First we walked to the remains of the Avenue of Sphinxes, a 1.7 mile long road which was lined on both sides with more than 1,050 statues of sphinxes and rams that connected Karnak to Luxor Temple. That's a lot of statues!
As we walked up to the temple, the first thing we saw was the last remaining obelisk in Luxor. This one has a twin which was gifted to the city of Paris and is at the Place de Concorde.
3,400 year old Luxor Temple was built over hundreds of years. Pharaoh Amenhotep III started the construction, both Tutankhamun and Horemheb added to it, and then Rameses II finished it.
The temple was buried under the streets of Luxor for thousands of years. This mosque was actually built right on top of it and you can still see the door, red painted around it, where the street would have been!
You'd think we would have been "ruined" by this time but everything is so damn fascinating!

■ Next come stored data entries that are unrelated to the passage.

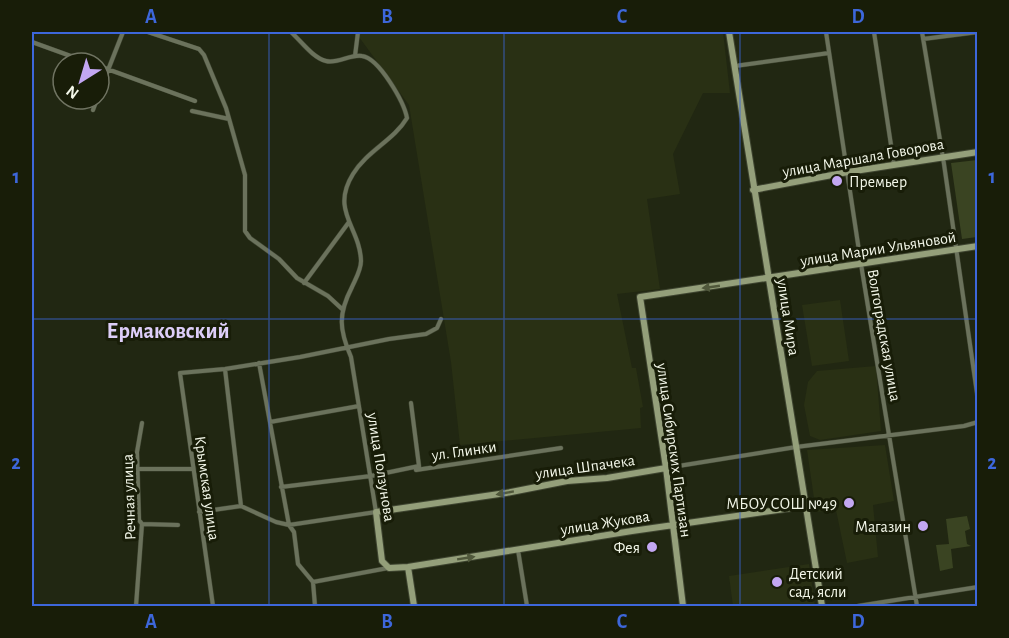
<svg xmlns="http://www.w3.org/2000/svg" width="1009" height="638" viewBox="0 0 1009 638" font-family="'Alegreya Sans',sans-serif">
<rect width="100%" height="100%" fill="#212712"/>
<path fill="#293014" d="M360 32H723L730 93H703L673 154 680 194 647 199 660 289 617 294 632 368H636L643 407 640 408 641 428 460 445 451 362 409 105 359 37Z
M840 300 849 361 812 366 802 305Z
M876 366 881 431 820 440 810 436 804 405 808 382 817 371Z
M885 445 894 501 873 505 878 557 847 563 836 510 816 512 807 450Z
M809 564 815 606H733L729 576Z"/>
<path fill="#3a4422" d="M977 160V237L962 239 951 163Z
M967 516 970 529 965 531 967 544 971 546 951 549 953 568 940 571 936 545 949 544 946 519Z"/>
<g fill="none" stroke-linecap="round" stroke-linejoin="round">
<defs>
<path id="street" d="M148 32 199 49 204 55 226 108 245 175V231L250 238 279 259 297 278 328 296 342 309
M826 32 861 264 917 606
M874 32 894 165
M922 32 944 164 978 400
M923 39 978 32
M32 42 90 63
M355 56 358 32
M99 66 195 101
M735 66 829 53
M99 93 123 32
M93 110 97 99
M192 111 229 119
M304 283 349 222
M259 363 289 525 294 532 298 564 313 582 315 606
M225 369 241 506
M270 422 359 406
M666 468 796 447 964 426 978 422
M137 469H193
M416 470 561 448
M281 487 371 476 419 466 411 403
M199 512 241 506 276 522 289 525 376 512 351 357C339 329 338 314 352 287 356 278 361 270 361 261 360 227 330 211 353 174 367 151 394 140 407 118 404 102 379 58 362 56 350 54 338 64 326 61 313 58 301 41 291 32
M142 524 178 525
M518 550 527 606
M313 582 388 568
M136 606 142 524 139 520 137 452 142 423
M213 606 180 373 225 369 300 357 389 339 426 334 437 328 441 319
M858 606 978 587"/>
<path id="secondary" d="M729 32 822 606
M753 190 848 172 978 152
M666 468 607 478 567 481 506 493 376 512 382 561 389 568 408 567 632 531 806 506
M408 567 414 606
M683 606 666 468 640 297 978 246"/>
</defs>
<use href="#street" stroke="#3e4430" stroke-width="5"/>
<use href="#secondary" stroke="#3e4430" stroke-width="8"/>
<use href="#street" stroke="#6b725c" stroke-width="4"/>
<use href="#secondary" stroke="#949f7a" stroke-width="6"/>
</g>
<defs><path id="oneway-solid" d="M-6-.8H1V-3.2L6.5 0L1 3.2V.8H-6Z" transform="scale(1.5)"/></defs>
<g fill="#50583b">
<use href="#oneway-solid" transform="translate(711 287) rotate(172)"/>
<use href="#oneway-solid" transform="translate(505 493) rotate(170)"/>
<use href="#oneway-solid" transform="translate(466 558) rotate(-9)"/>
</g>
<path fill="none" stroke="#3d67db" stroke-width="1.5" stroke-opacity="0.55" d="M269 32V606M504 32V606M740 32V606M32 319H978"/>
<g fill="#c3a7f2" stroke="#181d08" stroke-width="2">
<circle cx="837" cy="181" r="6"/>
<circle cx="849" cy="503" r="6"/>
<circle cx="923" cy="526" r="6"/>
<circle cx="652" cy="547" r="6"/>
<circle cx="777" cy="582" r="6"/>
</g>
<g text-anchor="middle" stroke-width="6" stroke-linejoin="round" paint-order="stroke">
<g font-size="16" fill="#f3f7e9" stroke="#181d08">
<text transform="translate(863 157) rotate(-10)" y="6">улица Маршала Говорова</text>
<text transform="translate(878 248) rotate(-9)" y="6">улица Марии Ульяновой</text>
<text transform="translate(789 317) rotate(81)" y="6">улица Мира</text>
<text transform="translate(885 335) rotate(80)" y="6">Волгоградская улица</text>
<text transform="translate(464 450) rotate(-8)" y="6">ул. Глинки</text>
<text transform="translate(675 450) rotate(82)" y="6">улица Сибирских Партизан</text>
<text transform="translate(585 466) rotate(-8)" y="6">улица Шпачека</text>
<text transform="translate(382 467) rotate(81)" y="6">улица Ползунова</text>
<text transform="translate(208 488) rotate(82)" y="6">Крымская улица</text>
<text transform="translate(128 497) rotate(-92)" y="6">Речная улица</text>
<text transform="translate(605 522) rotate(-9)" y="6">улица Жукова</text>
</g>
<g font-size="16" fill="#f3f7e9" stroke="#181d08" text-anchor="end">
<text x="849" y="187" text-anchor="start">Премьер</text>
<text x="837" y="509">МБОУ СОШ №49</text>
<text x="911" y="532">Магазин</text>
<text x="640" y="553">Фея</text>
<text x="789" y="579" text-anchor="start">Детский<tspan x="789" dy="18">сад, ясли</tspan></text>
</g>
<g font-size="22" font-weight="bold" fill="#ddcef8" stroke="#181d08">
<text x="168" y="338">Ермаковский</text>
</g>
</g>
<rect width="1009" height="638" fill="none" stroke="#181d08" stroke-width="66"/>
<g transform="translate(81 81) rotate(217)"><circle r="28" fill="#181d08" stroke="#707462" stroke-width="1.5"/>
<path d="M0-4.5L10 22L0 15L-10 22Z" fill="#c3a7f2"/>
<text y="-9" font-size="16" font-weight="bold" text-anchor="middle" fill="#f3f7e9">N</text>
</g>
<rect x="33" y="33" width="943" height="572" fill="none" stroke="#3d67db" stroke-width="2"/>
<g font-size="20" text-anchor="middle" font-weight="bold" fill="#3d67db">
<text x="151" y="23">A</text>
<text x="387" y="23">B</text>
<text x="622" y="23">C</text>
<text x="858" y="23">D</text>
<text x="16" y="183">1</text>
<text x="992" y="183">1</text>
<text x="16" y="469">2</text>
<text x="992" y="469">2</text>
<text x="151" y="628">A</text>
<text x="387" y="628">B</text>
<text x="622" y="628">C</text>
<text x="858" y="628">D</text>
</g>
</svg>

It was also really cool to walk through the temple as dusk turned into night.
Luxor souk is just across the street so Gaber took us inside to do a little shopping. We all found the merchants to be particularly aggressive about making a sale. If you even glanced at something they were right there starting to sell you.
We all did end up buying some scarves as the weather had turned colder than we had expected (and packed) for. But it was an ordeal even with Gaber! This isn't a locals market so they are use to tourists.

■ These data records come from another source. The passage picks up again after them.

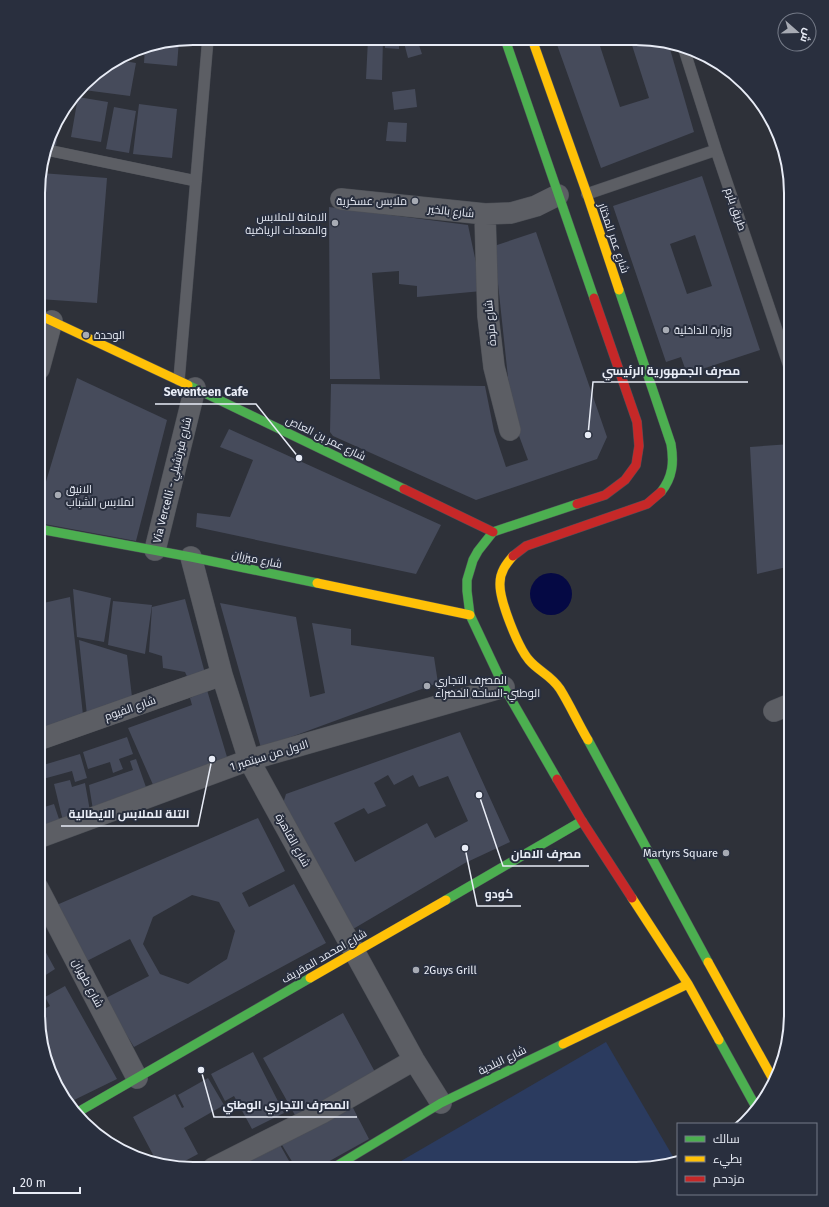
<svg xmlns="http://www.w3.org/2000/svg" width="829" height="1207" font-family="'Fira Sans',Cairo,sans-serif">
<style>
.green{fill:#2b3b5f}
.water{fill:#050944}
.building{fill:#464b5b;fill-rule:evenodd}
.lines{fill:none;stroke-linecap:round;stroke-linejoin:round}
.lane-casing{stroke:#4d5057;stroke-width:12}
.street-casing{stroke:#4d5057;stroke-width:22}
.fast-casing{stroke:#4d5057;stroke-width:10}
.slow-casing{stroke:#4d5057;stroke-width:10}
.jam-casing{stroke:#4d5057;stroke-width:10}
.lane{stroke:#5c5e64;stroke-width:11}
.street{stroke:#5c5e64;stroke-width:21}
.fast{stroke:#4caf50;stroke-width:9}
.slow{stroke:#ffc107;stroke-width:9}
.jam{stroke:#c62828;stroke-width:9}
.poi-dot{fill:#a7abb4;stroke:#292f3e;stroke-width:1.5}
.labels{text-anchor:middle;stroke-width:4;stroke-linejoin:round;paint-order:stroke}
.poi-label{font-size:11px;fill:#e8ecf6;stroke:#292f3e;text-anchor:start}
.street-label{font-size:11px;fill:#e8ecf6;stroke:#292f3e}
.rim{fill:none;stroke:#e8ecf6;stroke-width:2}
.leader{fill:none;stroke:#e8ecf6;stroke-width:1.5}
.callout-dot{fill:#e8ecf6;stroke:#292f3e;stroke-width:1.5}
.callout-label{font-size:12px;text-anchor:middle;font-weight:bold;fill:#e8ecf6;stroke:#292f3e;stroke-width:4;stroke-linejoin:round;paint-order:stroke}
</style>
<rect width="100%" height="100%" fill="#2e3139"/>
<path class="green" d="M606,1042L675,1160L636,1169L389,1168Z"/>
<path class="water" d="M530 594a21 21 0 1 1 42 0a21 21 0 1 1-42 0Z"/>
<path class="building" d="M368,39H383L382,80L366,79Z
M385,39H399V49L385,48Z
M403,39H417L422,54L408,58Z
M555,39H610L599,43L620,107L649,98L630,39H657L668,42L694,132L601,168Z
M179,40L177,66L144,63L145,46Z
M118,60L136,63L130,96L84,90L85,83L91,76Z
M415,89L417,107L394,110L392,92Z
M78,97L108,102L101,142L71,137Z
M139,104L177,109L172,158L133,154Z
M114,107L136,111L129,153L106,149Z
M61,112L56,146L49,144L59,116Z
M388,122L407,123L406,142L386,141Z
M41,173L107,178L97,303L39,299V188Z
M702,176L760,350L687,374L681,357L666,362L613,206ZM695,235L712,286L687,294L670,244Z
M329,207L468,225L482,291L417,297V286L399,284V271L372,273L380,379H330Z
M536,232L607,437L597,459L476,500L333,436L330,432L331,384L485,386L494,431L506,467L528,460L518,433L509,387L494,246Z
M77,378L167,420L136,541L39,523V505Z
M229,429L441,525L416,574L196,527L197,513L230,517L253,460L220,447Z
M791,444V566L757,574L750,447Z
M73,589L111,598L104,642L77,637Z
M70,597L84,724L38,739L39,702L44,700L39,632V604Z
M185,599L206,677L189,681L185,672L163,668L162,656L149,652L152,607Z
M113,601L152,605L145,654L108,645Z
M220,603L296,617L310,697L325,693L312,623L351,629V645L434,657L438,683L261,748Z
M79,640L127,655L132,697L87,715Z
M207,690L227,757L154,787L128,728L192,705L190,698Z
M460,732L510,842L465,863L348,932L281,810L286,794ZM388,775L394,785L413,775L419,787L448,776L468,821L435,838L427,823L355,862L334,823L364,808L368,814L386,806L374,783Z
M127,737L133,754L119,759L123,769L113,773L110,762L88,769L83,752Z
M80,754L87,778L75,782L72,771L43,779L40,766Z
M136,759L147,790L93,810L89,785L133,770L130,761Z
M70,780L72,787L85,783L90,811L63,821L54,784Z
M39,783L45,801L38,804V784Z
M54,804L60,822L38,831V809Z
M258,818L285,871L242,893L249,907L294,884L326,943L134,1047L104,999L149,976L130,939L79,965L45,910ZM192,895L219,902L235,931L227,959L188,984L160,974L143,944L153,917Z
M38,938L55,969L38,980Z
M65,986L117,1079L70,1102L54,1082L38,1014V1012L50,1006L45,997Z
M343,1013L375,1072L296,1117L263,1058Z
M253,1052L284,1113L252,1129L234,1096L225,1101L211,1074Z
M208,1078L224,1105L184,1128L198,1154L172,1168L158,1164L133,1117L175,1094L182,1108L184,1107L178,1095Z
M352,1106L369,1139L317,1168H296L282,1145Z
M279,1143L293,1168H237Z"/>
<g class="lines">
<g class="lane-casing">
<path id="lane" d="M683,46L716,150L791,372
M47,150L196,181
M587,194L716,150
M179,380L208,38"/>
</g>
<g class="street-casing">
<path id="street" d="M341,199L485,214L511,213L536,206L558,195
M485,214L488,316L494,367L510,430
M39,369L52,321
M155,550L195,388
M191,557L222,675L249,760L414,1060L441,1103
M774,711L791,704
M38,740L222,675
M38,838L249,760L504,687
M38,888L137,1078
M213,1168L322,1113L414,1060"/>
</g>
<g class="fast-casing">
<path id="fast" d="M505,39L594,298
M619,290L671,444C674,462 673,477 661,492
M188,385L404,489
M39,529L191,557L317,583
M588,740L708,962
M557,779L504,687L470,615L467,591V580L473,560L478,551L493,532L577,504
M446,900L582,821
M719,1040L757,1109
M78,1112L310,978
M333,1168L441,1103L563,1044"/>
</g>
<g class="slow-casing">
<path id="slow" d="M532,39L587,194L619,290
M39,315L188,385
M513,556C506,564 500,572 500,583C499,600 518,647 529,660C538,671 551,675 560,689C570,705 578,723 588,740
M317,583L470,615
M632,898L688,984L719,1040
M708,962L774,1081
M310,978L446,900
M563,1044L688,984"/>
</g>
<g class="jam-casing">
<path id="jam" d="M404,489L493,532
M577,504L605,495L625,480L636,465L639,446L637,422L594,298
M513,556L526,546L647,504L661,492
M557,779L582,821L632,898"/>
</g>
<use href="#lane" class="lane"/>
<use href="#street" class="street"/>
<use href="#fast" class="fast"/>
<use href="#slow" class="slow"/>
<use href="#jam" class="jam"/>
</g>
<g class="poi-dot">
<circle cx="415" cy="201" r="4"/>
<circle cx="335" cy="223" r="4"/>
<circle cx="666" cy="330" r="4"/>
<circle cx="86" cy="335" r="4"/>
<circle cx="58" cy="495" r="4"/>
<circle cx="427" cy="686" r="4"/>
<circle cx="726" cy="853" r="4"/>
<circle cx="416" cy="970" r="4"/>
</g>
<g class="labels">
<g class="poi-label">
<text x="407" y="205" text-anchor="end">ملابس عسكرية</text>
<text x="327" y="221" text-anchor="end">الامانة للملابس<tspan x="327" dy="13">والمعدات الرياضية</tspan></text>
<text x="674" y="334">وزارة الداخلية</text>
<text x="94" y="339">الوحدة</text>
<text x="66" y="493">الانيق<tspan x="66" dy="13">لملابس الشباب</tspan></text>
<text x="435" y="684">المصرف التجاري<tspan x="435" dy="13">الوطني-الساحة الخضراء</tspan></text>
<text x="718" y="857" text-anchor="end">Martyrs Square</text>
<text x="424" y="974">2Guys Grill</text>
</g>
<g class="street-label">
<text transform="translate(736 209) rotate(71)" y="4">طريق بلرم</text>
<text transform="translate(451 211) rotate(6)" y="4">شارع بالخير</text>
<text transform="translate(614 238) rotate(71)" y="4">شارع عمر المختار</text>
<text transform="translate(490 323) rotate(-95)" y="4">شارع مزدة</text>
<text transform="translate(326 438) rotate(26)" y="4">شارع عمر بن العاص</text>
<text transform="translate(172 480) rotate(-76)" y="4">Via Vercelli - شارع فيرتشيلي</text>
<text transform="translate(257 559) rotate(12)" y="4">شارع ميزران</text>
<text transform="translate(130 708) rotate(-19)" y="4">شارع الفيوم</text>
<text transform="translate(269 755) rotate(-17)" y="4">الاول من سبتمبر 1</text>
<text transform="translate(293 840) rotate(61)" y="4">شارع القاهرة</text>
<text transform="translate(324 956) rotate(-30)" y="4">شارع امحمد المقريف</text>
<text transform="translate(88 983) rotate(62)" y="4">شارع طهران</text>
<text transform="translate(502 1060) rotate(-26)" y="4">شارع البلدية</text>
</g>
</g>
<path d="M0 0H829V1207H0ZM193 45H636A148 148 0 0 1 784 193V1014A148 148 0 0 1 636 1162H193A148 148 0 0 1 45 1014V193A148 148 0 0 1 193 45Z" fill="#292f3e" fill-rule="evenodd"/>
<path class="rim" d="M193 45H636A148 148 0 0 1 784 193V1014A148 148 0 0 1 636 1162H193A148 148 0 0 1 45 1014V193A148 148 0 0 1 193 45Z"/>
<path class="leader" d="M588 435L593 382H748M299 458L256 404H155M212 759L198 826H61M479 795L503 866H589M465 848L477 906H521M201 1070L214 1117H357"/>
<g class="callout-dot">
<circle cx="588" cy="435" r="4"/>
<circle cx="299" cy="458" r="4"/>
<circle cx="212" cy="759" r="4"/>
<circle cx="479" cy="795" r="4"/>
<circle cx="465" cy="848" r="4"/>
<circle cx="201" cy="1070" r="4"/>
</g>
<g class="callout-label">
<text x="671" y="375">مصرف الجمهورية الرئيسي</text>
<text x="206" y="396">Seventeen Cafe</text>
<text x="129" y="818">التلة للملابس الايطالية</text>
<text x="546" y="858">مصرف الامان</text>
<text x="499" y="898">كودو</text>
<text x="286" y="1109">المصرف التجاري الوطني</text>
</g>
<rect x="677" y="1123" width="140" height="72" fill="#292f3e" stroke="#757b88"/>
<rect x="685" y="1136" width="20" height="6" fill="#4caf50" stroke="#757b88"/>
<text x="713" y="1143" font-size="12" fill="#e8ecf6">سالك</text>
<rect x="685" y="1156" width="20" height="6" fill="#ffc107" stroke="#757b88"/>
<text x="713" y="1163" font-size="12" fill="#e8ecf6">بطيء</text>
<rect x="685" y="1176" width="20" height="6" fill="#c62828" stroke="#757b88"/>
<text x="713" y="1183" font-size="12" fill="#e8ecf6">مزدحم</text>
<g transform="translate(797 32) rotate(110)"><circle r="19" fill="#292f3e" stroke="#757b88"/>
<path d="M0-3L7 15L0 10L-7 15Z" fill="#a7abb4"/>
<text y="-6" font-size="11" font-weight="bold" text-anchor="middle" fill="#e8ecf6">ش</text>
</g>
<path d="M14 1187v6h66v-6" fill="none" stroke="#e8ecf6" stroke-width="2"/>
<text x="20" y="1187" font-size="12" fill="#e8ecf6" stroke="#292f3e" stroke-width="3" paint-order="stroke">20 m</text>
</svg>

Phew! It had been a long day! We said goodbye to Gaber and headed to the Royal Bar at the Winter Palace Sofitel Hotel. Martinis were had! Maybe 2! Pro tip: if you are in need of a cocktail in Egypt your best bet is to head to one of the large international hotels.
We called a driver that the hotel had introduced us to the night before for a ride back to the West Bank and spent the rest of the evening chilling out in the Embrace Hotel's lovely garden.
On our last day, Christmas Eve, we were supposed to go for a sunrise hot air balloon ride over the valley. Unfortunately this was canceled due to high winds. Fortunately we got to sleep in and had a ½ day to just relax in the gardens of the hotel.
Gaber met us after lunch and we walked down to the banks of the Nile. He pointed out some interesting things along the way, including homes that had paintings on them signifying that members of the home had made the pilgrimage to Mecca.
We'd see this throughout our travels around Egypt. Much easier to decipher than hieroglyphics!
Our afternoon was spent on a private felucca, a traditional simple wooden sailboat. We had invited Gaber to join us and we all had a great time sailing around the Nile, taking in amazing views of the Luxor Temple from the water, and checking out the other boats.
We had an early dinner at Banana Island which is also a restaurant. After filling up on hummus, kefta, and a delicious soup we were given a huge bunch of bananas to take with us. It's a thing I guess!
Back on the boat, we shared them with the captain and his "sail boy" while sipping on hot mint tea and literally sailing off in the sunset.
What an outstanding end to an amazing time in Luxor! We absolutely loved Gaber our guide (see prior post for his contact info) and we all felt like we learned a lot about the pharaohs, temples, and tombs in the area.